## PROBLEM
Each line below that contains "degrees" counts once; report the total and nothing more.

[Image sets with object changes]
******
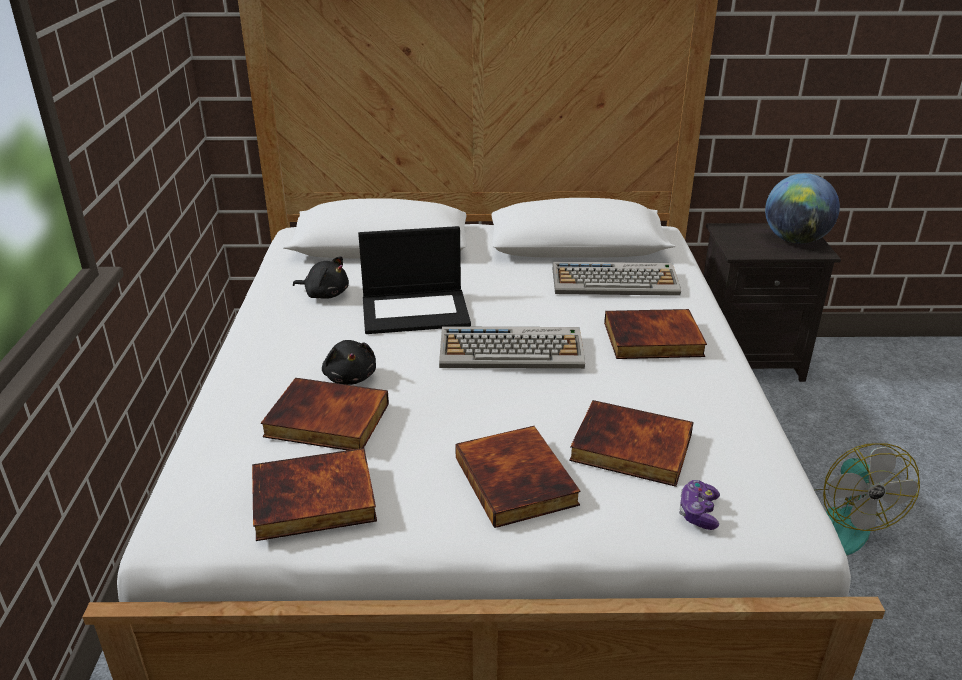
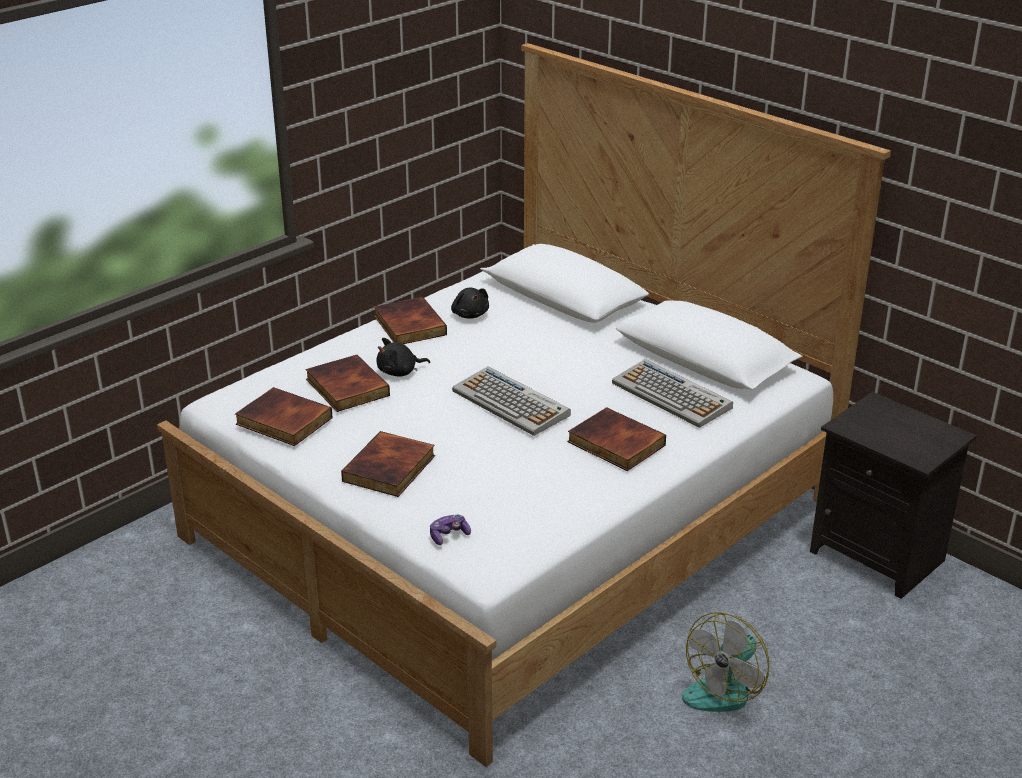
camera: 45 degrees right, 0 degrees up
(350, 377) = (399, 372): black plush toy -> black plush toy turned 45 degrees clockwise
(416, 311) = (501, 351): laptop -> none
(630, 449) = (475, 489): book -> book (408, 325)
(795, 240) = (921, 441): globe -> none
******
## PROBLEM SOLUTION
2